If you’ve been following this blog for a while, you know that I pretty much had two years of my life planned out in advance. And I’ve followed that plan so far. But, two little grenades have been thrown into my life, and thus, things have changed.
The first involves the impact of health care on my budget, which has forced me to choose which parts of the plan I can still afford to implement.
As I’ve written about before, I enrolled in health insurance for 2017 through the Affordable Care Act, aka “Obamacare.” Since I retired early, prior to eligibility for Medicare, there weren’t a lot of choices. So I didn’t do much research in advance – I just went on the healthcare.gov website and enrolled.
My income in 2017 consisted of a small pension from the State of New Jersey, and Social Security. I became eligible for Social Security in June, so I received just six payments. At that income level, the subsidy toward my health insurance premiums was about $350 per month. I selected a very high deductible plan ($7,500), making my premium about $275 per month after the subsidy. Fortunately, I didn’t get sick in 2017 so I didn’t have to pay much of the deductible, the premium was affordable, and it all worked out pretty well. Fingers crossed that I stay healthy at least until I’m 65 and eligible for Medicare.
Next year, my income will include a full year of Social Security, making it higher than 2017. So when I enrolled for 2018, I was in for a complete shock. Not only did the premium for the same high-deductible plan increase by about 50%, but I was no longer eligible for any subsidy because my income was too high. So, my premium was going to increase from $275 per month, to $775 per month.
Did you know that if you exceed the maximum income amount, which is around $47,000 per year, by even one penny, you lose all of your subsidy? I had no idea, but I certainly do now. There’s a thing called the Obamacare “cliff” – at a certain income level, you just drop off it and get nothing.
The short version of the story is that I was able to “un-do” my application to start my Social Security in 2017, thereby keeping my income well below the Obamacare threshold. Without the Social Security income, my health insurance premium for 2018 is $12 per month, and my subsidy is about $9,000. And once I re-start Social Security, maybe when I’m 65 and on Medicare, my monthly check will be significantly higher.
It’s the right decision, but it does have a big impact on my financial situation, and on my travel plans. Although it’s relatively inexpensive to live in an RV, I can no longer afford to do the other traveling I’ve been doing. I decided NOT to change my plans to stay in England and Wales for the winter and spring of 2018. There would be a financial cost to cancel because everything is already arranged, and besides, I really feel that if I don’t do it now, I might never do it. So, I’ll be funding it with savings.
But, I have to cut out my planned summer sublet in New York City, and I’m debating about the Panama Canal cruise next September. And these changes are really OK, because of the second game changer.
I’ve mentioned before that my 23-year-old son has moved from Seattle back to his hometown of Newtown, Bucks County, Pennsylvania, and started a career in real estate (see http://www.newtopias.com). It has been quite an amazing transition to witness. After graduation from college, he had a strong pull to experience “somewhere else”, so he went to Seattle, where his sister was living.
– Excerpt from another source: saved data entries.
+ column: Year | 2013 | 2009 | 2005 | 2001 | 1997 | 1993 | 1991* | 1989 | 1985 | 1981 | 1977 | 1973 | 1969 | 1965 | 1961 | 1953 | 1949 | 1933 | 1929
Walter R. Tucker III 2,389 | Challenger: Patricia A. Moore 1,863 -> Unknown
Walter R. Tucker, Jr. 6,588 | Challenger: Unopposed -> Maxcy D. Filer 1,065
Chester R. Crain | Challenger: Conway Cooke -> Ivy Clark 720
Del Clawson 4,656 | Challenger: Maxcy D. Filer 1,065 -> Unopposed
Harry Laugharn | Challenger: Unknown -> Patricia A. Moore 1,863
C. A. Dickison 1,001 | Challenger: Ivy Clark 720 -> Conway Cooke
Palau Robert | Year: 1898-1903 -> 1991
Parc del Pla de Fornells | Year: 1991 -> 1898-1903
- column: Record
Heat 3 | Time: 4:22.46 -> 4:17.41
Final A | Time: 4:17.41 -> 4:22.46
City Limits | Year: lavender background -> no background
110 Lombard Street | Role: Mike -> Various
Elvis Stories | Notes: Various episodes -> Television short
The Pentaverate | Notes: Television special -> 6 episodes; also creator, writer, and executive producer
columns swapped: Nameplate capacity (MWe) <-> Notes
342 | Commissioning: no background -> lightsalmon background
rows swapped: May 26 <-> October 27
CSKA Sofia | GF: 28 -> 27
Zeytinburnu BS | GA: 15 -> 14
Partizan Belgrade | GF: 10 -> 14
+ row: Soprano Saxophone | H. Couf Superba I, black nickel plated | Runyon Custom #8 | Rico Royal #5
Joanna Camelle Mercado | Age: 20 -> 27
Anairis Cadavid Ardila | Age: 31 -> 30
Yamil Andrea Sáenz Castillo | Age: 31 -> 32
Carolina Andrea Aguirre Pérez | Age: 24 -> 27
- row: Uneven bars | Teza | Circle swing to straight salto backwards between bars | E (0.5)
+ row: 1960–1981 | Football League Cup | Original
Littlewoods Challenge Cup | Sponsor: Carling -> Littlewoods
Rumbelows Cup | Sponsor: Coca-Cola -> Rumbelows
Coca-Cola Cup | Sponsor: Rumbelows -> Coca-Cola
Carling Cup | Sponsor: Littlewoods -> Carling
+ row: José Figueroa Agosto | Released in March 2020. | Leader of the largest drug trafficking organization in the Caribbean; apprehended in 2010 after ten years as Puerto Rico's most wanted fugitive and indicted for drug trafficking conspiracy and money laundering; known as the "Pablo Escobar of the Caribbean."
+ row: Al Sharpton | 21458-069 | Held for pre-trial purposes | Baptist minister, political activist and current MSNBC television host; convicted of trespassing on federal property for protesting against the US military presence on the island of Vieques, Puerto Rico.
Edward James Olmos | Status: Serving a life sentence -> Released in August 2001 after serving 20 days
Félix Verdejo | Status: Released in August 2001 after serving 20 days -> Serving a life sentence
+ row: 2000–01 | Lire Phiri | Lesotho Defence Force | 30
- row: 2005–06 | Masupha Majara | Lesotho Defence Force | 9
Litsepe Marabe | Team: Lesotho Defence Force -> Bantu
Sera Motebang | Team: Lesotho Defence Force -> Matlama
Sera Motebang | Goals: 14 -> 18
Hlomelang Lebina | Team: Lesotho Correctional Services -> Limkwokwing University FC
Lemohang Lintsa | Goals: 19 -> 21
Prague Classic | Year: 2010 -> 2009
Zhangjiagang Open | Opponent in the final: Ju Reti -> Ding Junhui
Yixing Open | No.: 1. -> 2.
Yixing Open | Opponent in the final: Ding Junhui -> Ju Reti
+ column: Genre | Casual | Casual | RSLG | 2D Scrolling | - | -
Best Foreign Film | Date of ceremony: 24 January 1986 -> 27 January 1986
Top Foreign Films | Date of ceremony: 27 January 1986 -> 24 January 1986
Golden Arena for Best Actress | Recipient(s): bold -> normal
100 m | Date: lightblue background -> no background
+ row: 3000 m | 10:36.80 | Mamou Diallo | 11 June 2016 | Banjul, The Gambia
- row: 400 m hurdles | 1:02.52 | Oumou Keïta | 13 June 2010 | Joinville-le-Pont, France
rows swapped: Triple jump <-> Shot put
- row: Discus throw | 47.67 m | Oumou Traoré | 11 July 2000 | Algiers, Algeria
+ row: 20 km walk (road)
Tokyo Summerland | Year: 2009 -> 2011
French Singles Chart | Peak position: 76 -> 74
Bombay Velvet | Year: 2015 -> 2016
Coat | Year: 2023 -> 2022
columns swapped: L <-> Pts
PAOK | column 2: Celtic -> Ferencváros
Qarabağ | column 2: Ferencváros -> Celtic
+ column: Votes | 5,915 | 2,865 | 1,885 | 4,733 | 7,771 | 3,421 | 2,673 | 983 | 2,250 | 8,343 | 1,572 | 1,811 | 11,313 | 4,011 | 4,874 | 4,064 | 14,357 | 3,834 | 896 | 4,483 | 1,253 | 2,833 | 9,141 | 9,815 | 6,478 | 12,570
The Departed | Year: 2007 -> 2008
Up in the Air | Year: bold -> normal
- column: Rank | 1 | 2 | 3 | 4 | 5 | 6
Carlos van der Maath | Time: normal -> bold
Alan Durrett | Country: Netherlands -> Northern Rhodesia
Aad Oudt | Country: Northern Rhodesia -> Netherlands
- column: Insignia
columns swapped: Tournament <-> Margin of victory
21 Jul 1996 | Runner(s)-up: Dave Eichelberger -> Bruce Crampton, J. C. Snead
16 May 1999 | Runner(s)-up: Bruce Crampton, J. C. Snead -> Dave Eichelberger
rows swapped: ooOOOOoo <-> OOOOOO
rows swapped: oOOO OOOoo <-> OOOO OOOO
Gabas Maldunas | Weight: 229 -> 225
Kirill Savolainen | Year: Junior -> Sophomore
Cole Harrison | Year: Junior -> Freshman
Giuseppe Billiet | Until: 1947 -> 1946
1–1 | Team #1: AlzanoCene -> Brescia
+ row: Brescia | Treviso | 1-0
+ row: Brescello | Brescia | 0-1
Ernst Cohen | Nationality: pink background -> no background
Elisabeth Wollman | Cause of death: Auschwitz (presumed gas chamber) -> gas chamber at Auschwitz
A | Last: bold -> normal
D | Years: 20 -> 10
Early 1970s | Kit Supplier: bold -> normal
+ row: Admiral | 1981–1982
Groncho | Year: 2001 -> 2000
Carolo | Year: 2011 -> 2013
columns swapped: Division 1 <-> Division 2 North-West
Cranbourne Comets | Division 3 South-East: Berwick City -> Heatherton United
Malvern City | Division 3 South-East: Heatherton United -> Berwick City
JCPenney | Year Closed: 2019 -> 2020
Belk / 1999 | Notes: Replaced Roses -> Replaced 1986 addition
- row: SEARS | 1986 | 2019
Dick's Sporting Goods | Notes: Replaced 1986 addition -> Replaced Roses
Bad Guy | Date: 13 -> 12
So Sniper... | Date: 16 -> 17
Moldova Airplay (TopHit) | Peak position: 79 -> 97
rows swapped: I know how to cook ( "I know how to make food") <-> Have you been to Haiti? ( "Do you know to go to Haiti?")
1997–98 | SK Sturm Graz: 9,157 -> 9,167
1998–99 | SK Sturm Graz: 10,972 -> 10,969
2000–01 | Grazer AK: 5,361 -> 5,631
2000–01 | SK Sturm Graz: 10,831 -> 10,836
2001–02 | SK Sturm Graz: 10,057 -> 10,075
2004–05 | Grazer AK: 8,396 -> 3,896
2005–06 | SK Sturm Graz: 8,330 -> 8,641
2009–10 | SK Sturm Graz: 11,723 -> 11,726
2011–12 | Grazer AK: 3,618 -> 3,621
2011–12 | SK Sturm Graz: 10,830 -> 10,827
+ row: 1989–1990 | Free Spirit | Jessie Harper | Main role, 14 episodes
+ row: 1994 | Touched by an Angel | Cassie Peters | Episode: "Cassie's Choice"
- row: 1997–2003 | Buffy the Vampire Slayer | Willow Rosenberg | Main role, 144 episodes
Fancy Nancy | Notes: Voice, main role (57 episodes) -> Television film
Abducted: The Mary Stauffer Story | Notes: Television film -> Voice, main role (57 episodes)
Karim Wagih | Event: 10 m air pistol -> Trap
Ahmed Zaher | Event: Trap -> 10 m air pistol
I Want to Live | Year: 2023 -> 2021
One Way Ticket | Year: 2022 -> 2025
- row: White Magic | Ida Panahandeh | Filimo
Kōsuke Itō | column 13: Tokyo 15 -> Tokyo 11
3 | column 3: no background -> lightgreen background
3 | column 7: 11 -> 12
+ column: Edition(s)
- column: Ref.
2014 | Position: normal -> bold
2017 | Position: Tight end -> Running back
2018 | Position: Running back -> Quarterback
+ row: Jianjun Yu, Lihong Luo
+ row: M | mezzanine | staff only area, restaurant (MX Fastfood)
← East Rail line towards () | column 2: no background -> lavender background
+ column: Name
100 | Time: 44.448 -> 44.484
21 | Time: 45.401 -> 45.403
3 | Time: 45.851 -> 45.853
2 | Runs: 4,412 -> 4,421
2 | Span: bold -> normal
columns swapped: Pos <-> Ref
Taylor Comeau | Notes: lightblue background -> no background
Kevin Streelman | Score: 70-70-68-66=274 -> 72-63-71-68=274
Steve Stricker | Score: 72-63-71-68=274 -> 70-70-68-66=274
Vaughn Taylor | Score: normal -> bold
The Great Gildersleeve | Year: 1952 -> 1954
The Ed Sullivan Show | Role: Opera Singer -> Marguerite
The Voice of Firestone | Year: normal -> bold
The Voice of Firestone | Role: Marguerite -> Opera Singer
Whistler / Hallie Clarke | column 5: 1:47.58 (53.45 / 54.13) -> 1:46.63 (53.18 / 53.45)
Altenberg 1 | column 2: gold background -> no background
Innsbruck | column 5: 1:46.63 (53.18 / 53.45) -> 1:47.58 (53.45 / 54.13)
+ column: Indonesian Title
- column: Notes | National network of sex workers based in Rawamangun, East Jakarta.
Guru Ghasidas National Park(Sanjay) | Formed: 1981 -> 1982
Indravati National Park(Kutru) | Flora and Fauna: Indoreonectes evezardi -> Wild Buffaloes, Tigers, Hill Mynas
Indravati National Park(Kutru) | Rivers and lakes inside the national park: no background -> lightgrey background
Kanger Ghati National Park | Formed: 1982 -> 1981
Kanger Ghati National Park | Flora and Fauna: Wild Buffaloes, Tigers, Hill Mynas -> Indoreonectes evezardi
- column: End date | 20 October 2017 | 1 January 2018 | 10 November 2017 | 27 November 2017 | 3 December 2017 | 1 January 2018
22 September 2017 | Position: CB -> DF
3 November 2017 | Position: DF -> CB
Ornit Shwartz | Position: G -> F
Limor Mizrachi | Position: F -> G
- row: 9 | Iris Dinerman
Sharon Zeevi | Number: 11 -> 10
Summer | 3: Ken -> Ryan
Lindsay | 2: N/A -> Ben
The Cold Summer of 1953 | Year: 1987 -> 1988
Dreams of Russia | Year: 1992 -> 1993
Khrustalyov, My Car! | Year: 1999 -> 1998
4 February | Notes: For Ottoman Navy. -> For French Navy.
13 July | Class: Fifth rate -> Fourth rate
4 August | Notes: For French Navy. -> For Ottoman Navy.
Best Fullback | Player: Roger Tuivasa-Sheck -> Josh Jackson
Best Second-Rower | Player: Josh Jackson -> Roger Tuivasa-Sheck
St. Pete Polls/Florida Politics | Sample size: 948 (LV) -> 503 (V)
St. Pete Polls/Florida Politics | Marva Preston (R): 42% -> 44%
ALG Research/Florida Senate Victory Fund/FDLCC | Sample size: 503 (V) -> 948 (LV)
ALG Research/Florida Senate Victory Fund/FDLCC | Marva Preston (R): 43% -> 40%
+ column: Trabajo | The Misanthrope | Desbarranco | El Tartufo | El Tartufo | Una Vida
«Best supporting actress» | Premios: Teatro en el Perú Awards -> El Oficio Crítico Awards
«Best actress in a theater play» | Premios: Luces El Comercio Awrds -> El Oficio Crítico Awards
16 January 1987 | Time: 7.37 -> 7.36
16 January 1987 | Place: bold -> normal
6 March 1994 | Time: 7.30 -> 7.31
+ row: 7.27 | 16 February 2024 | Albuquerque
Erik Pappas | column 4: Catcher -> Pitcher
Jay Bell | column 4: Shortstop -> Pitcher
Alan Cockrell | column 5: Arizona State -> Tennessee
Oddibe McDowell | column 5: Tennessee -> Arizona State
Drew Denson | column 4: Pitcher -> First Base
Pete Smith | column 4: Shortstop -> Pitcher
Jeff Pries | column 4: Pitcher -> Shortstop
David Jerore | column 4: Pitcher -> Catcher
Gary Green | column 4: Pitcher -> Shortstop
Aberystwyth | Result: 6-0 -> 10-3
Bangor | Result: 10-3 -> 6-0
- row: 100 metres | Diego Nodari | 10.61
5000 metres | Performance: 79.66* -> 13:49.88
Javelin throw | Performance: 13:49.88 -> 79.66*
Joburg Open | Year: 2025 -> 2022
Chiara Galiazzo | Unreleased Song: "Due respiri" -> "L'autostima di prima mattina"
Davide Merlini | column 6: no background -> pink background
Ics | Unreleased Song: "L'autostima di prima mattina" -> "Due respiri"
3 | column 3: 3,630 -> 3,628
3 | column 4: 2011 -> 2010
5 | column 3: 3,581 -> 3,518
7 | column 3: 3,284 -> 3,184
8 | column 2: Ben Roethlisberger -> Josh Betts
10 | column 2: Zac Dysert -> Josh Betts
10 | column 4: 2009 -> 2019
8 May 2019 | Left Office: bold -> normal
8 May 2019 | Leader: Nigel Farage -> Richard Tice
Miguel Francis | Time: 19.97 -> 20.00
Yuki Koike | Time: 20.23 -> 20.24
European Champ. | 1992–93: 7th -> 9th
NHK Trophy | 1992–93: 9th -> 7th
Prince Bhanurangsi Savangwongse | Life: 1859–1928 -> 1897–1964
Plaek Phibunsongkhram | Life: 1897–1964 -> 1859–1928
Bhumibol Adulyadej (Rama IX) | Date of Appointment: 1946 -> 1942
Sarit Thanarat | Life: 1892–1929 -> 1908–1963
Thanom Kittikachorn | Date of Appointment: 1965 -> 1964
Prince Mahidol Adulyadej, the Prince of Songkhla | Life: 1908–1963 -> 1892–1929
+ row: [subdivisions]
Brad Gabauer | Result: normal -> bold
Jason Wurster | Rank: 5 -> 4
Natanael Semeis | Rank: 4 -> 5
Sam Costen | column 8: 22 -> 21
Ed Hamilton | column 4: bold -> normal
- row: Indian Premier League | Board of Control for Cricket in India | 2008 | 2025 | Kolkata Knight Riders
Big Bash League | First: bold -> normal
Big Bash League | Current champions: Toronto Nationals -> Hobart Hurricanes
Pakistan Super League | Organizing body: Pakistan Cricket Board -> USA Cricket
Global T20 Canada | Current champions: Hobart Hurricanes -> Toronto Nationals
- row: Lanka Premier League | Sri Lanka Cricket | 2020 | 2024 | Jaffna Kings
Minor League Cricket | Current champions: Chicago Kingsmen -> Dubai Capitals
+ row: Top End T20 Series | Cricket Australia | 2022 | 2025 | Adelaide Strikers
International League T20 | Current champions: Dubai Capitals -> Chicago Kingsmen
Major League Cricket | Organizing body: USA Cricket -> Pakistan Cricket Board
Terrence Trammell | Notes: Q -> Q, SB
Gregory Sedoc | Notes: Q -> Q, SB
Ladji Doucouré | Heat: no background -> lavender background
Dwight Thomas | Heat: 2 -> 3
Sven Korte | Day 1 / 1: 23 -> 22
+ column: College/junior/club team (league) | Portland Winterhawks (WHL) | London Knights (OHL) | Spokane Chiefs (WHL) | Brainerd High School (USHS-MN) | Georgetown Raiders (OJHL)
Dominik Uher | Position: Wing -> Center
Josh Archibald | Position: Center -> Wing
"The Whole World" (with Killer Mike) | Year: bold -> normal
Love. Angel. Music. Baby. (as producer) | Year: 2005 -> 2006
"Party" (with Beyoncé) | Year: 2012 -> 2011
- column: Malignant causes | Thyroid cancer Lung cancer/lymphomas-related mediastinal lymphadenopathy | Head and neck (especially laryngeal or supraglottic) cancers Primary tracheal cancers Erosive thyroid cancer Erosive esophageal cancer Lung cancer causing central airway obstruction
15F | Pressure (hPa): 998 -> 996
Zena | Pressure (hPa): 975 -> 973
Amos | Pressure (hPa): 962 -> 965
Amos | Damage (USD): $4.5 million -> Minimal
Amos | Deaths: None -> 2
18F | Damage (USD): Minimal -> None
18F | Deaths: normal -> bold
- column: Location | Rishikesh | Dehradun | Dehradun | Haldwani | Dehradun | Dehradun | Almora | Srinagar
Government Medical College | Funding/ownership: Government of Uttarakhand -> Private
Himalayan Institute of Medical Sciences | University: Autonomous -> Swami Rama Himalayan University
Then last summer, after a year of struggling to support himself and make new friends in a new place, he is incredibly happy to be back home. He’s lived in Bucks County since he was two, and that’s where he’s comfortable. He’s an Eagle Scout, and has been active in sports since he was four, so his network is wide and deep. All the people who know him the best are there – except, of course, for his family.
So, I’m going to change that! I think Kyle and I have learned very similar life lessons, even though we’re at very different points in life. We’ve learned how much we appreciate “home” after we’ve been away from it for a while. We realize how incredibly important our relationships are – the friendships which we’ve spent years nurturing. Both of us have realized that we belong in Bucks County.
During my travels across the country, I enjoyed visiting all sorts of different places. I’ve been all over the country, in all four corners, and in between. I’ve seen big cities and small towns, rural and suburban landscapes, dramatic mountains and peaceful farmland. A common theme I felt was that the people who live in each place seem to belong there. They fit. And it made me ask myself “Where do I fit?”. Everywhere I went, I asked myself “Could I live here?”, and I tried it on for size in my mind.
Before Kyle made his decision to move back, I might have answered my questions with “Maybe here. Maybe.” But, I didn’t feel enthusiastic about anyplace. After Kyle’s decision, every time I considered a new place, I asked myself, “Why would I live here, when Kyle is back in Newtown?”. And that’s what stuck.
The combination of the desire to live near at least one of my children, and the desire to be near many of my very dear friends, including a whole community of genealogy friends, made the decision to move back to Bucks County an easy one. It was literally a no-brainer; I just followed my heart. And I’m ready to make it happen as soon as I touch down in Philadelphia on May 20, 2018.
More details to follow as I work them out!